By Wayne Duggan
Option trading has a reputation among many new investors for being high-risk, complicated and dangerous. The option market can certainly be all those things if you attempt complicated trading strategies without fully understanding how they work or how much risk they involve. But there are also plenty of simple, conservative option trading strategies that can help traders generate a little bit of extra income.
One conservative option trading strategy is called option overwriting. Option overwriting is simply selling options contracts that appear to be overvalued. A trader typically sells these options contracts, collects the premiums and then hopes the contracts expire worthless and the buyer does not exercise them.
When a trader buys a call options contract, he is purchasing the right to buy the seller’s shares of underlying stock at a specific price (the strike price) on a specific future date (the expiration date).
Every option contract carries a value premium, which is the difference between the current value of the contract and the value that contract would hold if it were executed at the time of purchase. As the expiration date gets closer, the time value premium falls until it eventually reaches zero. The call buyer needs the share price of the underlying stock to move deeper into the money to offset the decay of the contract’s time value.
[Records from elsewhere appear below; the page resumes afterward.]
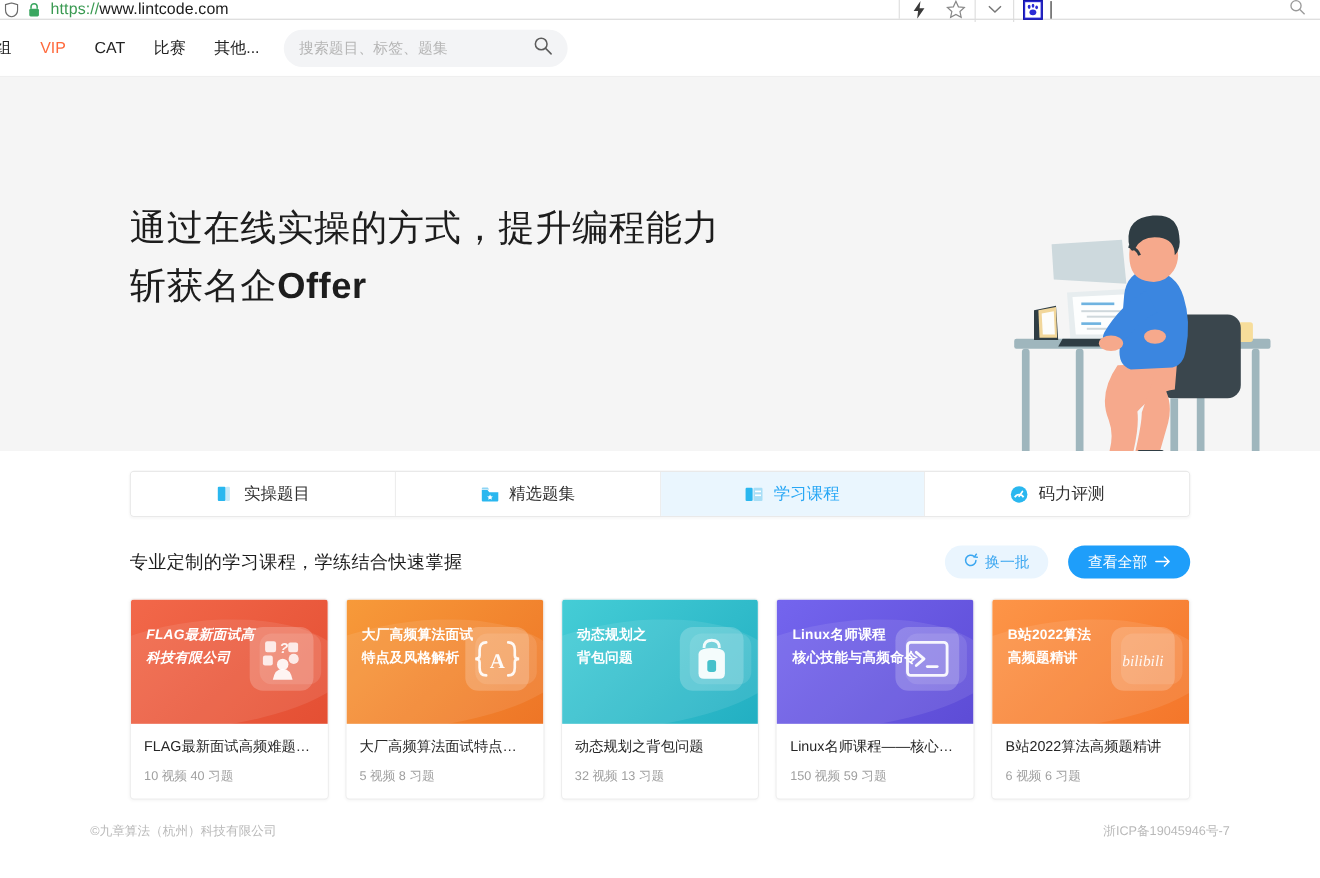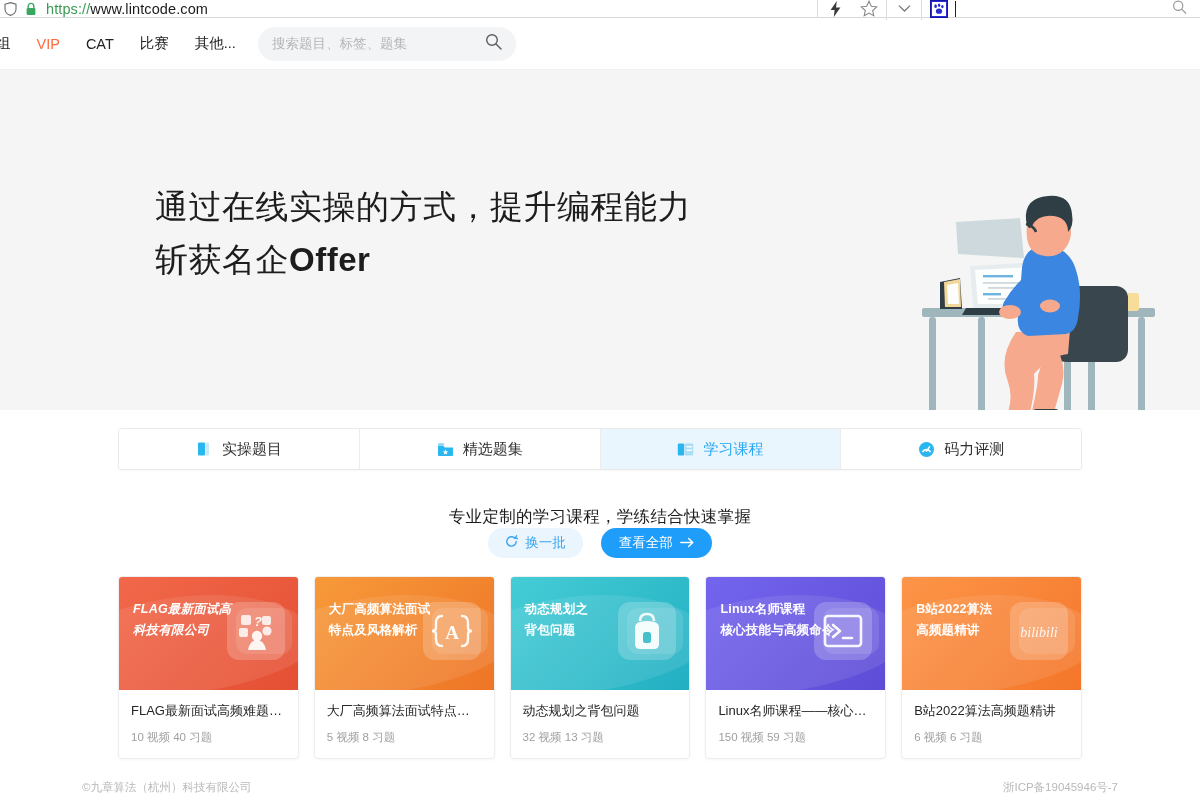"通过在线实操的方式，提升编程能力" .hero-copy { margin-left: 37px -> none }
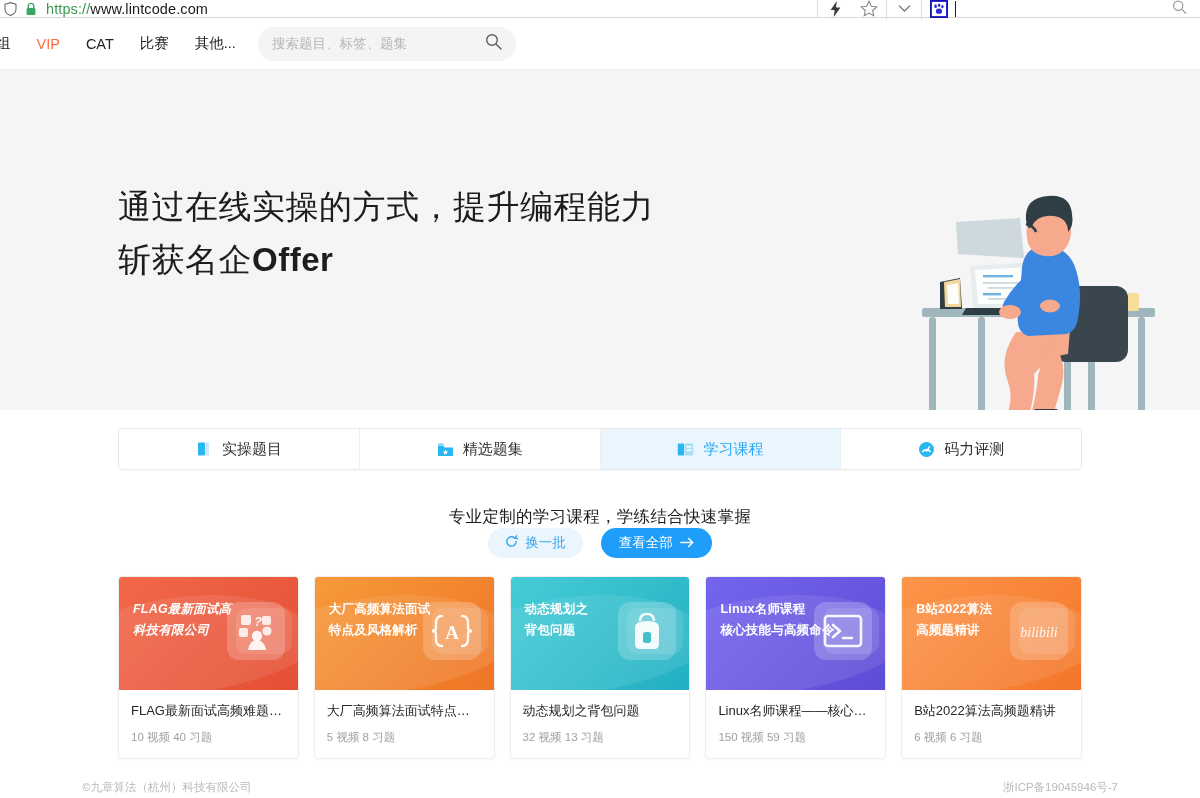"专业定制的学习课程，学练结合快速掌握" .sec-head { flex-direction: column -> none; margin-top: 36px -> 26px }
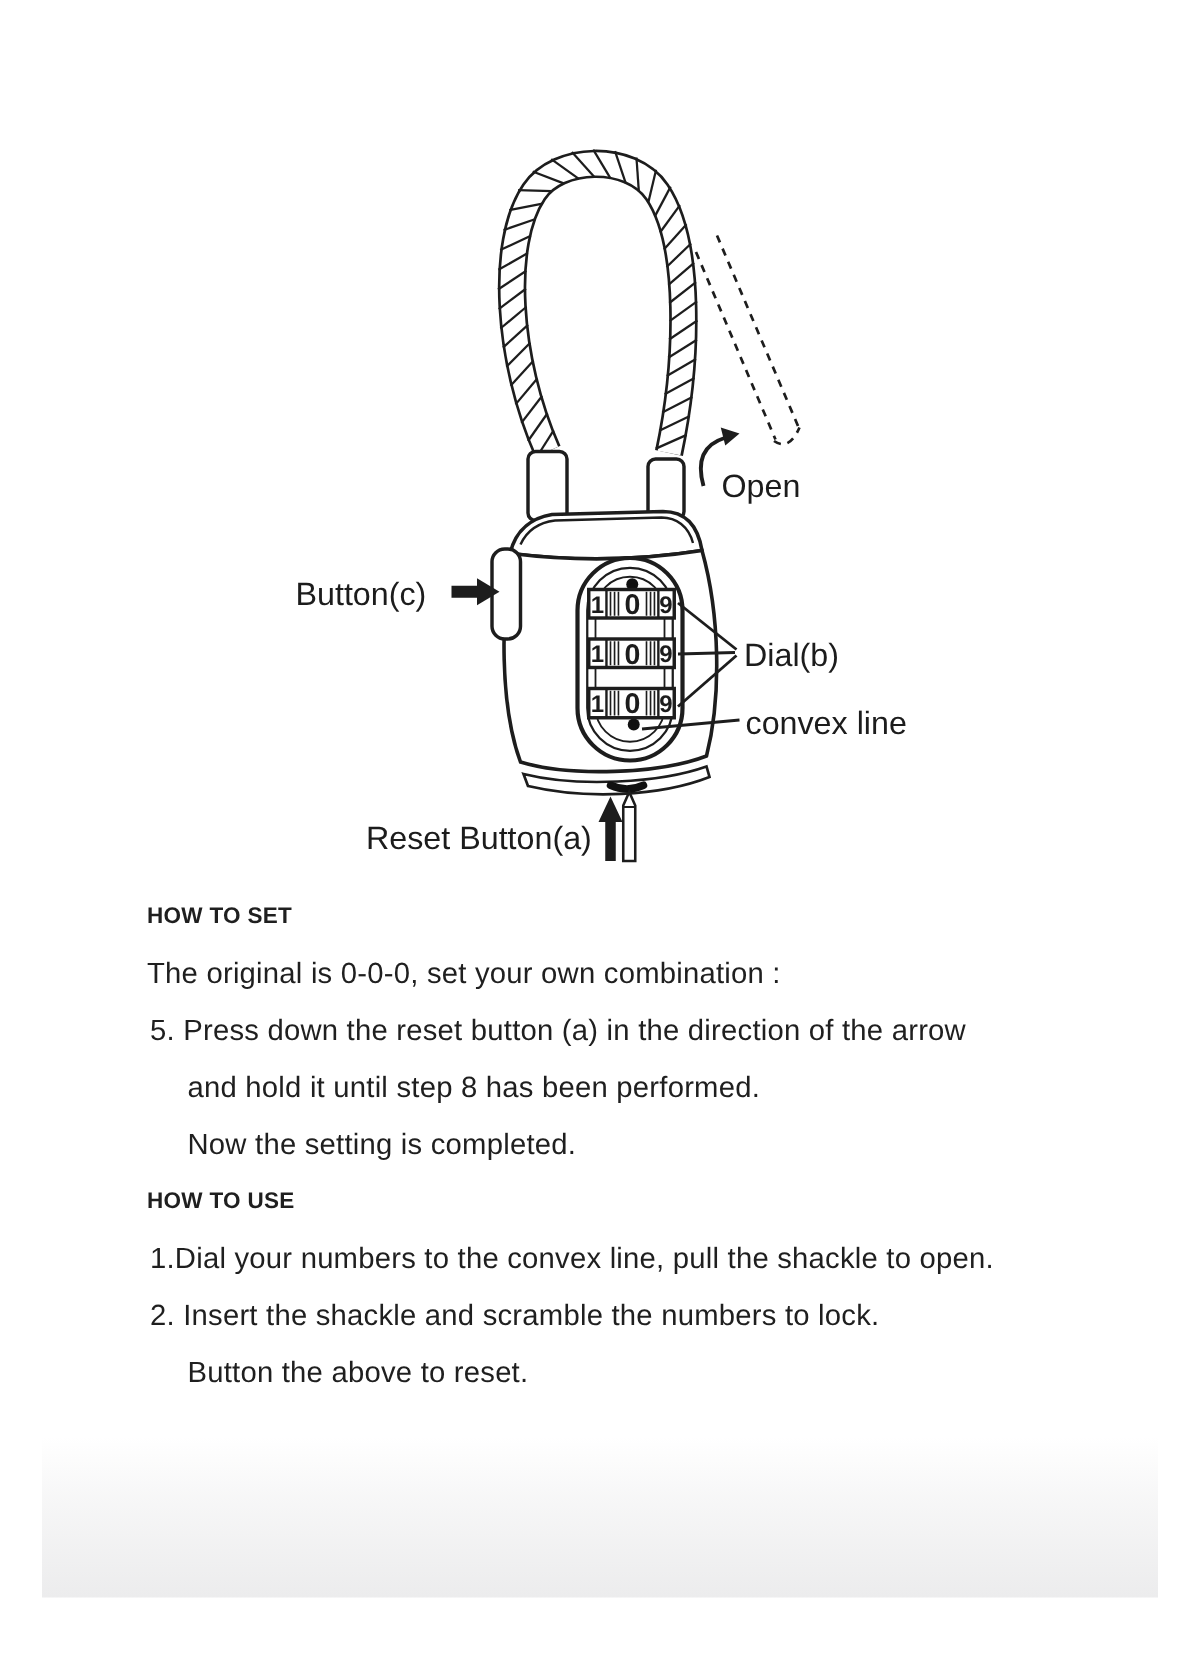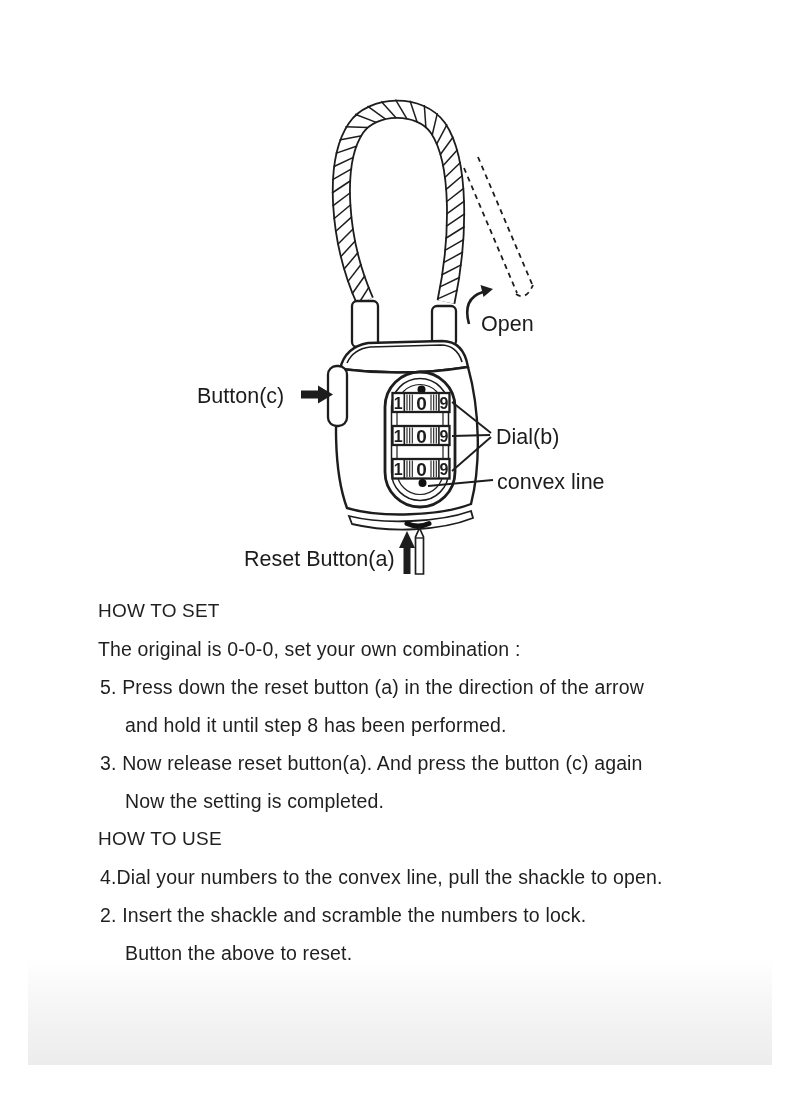"HOW TO SET" .line.heading { font-size: 19px -> 15px; font-weight: normal -> bold }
Meanwhile, the option seller is attempting to profit from the time value decay.
How It Works
Imagine you are a long-term investor holding 200 shares of Apple (AAPL) in your account. If you sell 2 call options expiring on September 15, 2023, with a $230 strike price, you would generate about $1,332 in proceeds from that sale based on current market prices.
Apple’s recent share price of around $153 suggests the only way those contracts will be executed is if Apple shares gain at least 50.3% between now and September 15, 2023.
If Apple’s stock price decreases in the next 24 months, these contracts expire worthless. If the stock stays flat, the contracts expire worthless. If Apple gains 10%, 20% or even 50.3% in the next 2 years, the contracts will expire worthless and the seller will get to keep the $1,332 and hold onto the 200 Apple shares.
Even if Apple shares gain 60% in the next 2 years, the call option seller gets to sell the 200 shares of Apple at a 50.3% premium to today’s price. The seller would only miss out on that last 9.7% of gains. However, a 50.3% gain on 200 shares of Apple plus the $1,332 from the initial sale would still result in an overall profit of $16,732.
The biggest risk to option overwriting is not setting up the trade the way you intended. If it’s your first time making an option trade, make sure you understand everything about how option price quotes work and double-check all prices, trade sizes, strike prices and expiration dates.
Finally, make sure you are not selling contracts that represent shares that exceed your underlying stock holdings. That strategy is known as naked call writing, and it could potentially put you in a position where you are forced to buy the underlying stock at market price on the expiration date.